The New IT Benchmarks

By Deb Perelman  |  Posted 2008-06-13 Print this article Print



Since 2001, IT professionals have faced numerous setbacks, from the significant loss of jobs during the dot-com bust to cost-cutting measures that have led to the outsourcing of thousands of technology jobs. This has taken a toll on morale in many IT departments and has left CIOs longing for the days when their staffers were more enthusiastic about their field.

"[CIOs] want to see the enthusiasm of 10 years ago," said Alex Cullen, vice president and research director at Forrester Research. "They've got a layer of people that are being very flexible-that's their management ranks-and they've got a layer of people who have been very fixed in terms of what they do, and they're getting older. They're not as dynamic in terms of trying new things. CIOs want to rejuvenate their departments-it's not about youth but flexibility and an element of excitement."
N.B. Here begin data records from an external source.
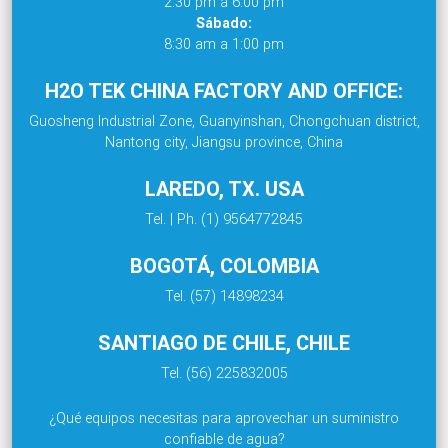
2:30 pm a 6:00 pm
Sábado:
8:30 am a 1:00 pm
H2O TEK CHINA FACTORY AND OFFICE:
Guosheng Industrial Zone, Guanyinshan, Chongchuan district,
Nantong city, Jiangsu province, China
LAREDO, TX. USA
Tel. | Ph. (1) 9564772845
BOGOTÁ, COLOMBIA
Tel. (57) 14898234
SANTIAGO DE CHILE, CHILE
Tel. (56) 225832005
¿Qué equipos necesitas para aprovechar un suministro
confiable de agua?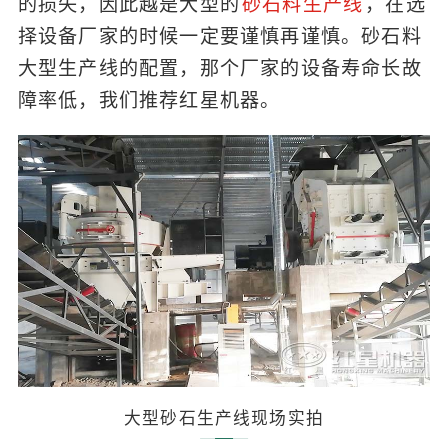
的损失，因此越是大型的
砂石料生产线
，在选
择设备厂家的时候一定要谨慎再谨慎。砂石料
大型生产线的配置，那个厂家的设备寿命长故
障率低，我们推荐红星机器。
大型砂石生产线现场实拍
While CIOs understand that they cannot wave a magic wand and make their employees thrilled to be there, they're hoping to find this energy among recent college graduates.

"Where they're looking for this is the new hiring pool-the less experienced, those in that one- to three-year range of experience," said Cullen.

Some CIOs are hoping to draw fresh faces and ideas into the IT department by bringing people in from other parts of the company.

"Some of them are looking in terms of improving the business/IT rotation-doing more with people on the business side to get them moving in and out-something we actually feel companies aren't doing enough of. But they're looking for new people in their organization who have that spark," said Cullen.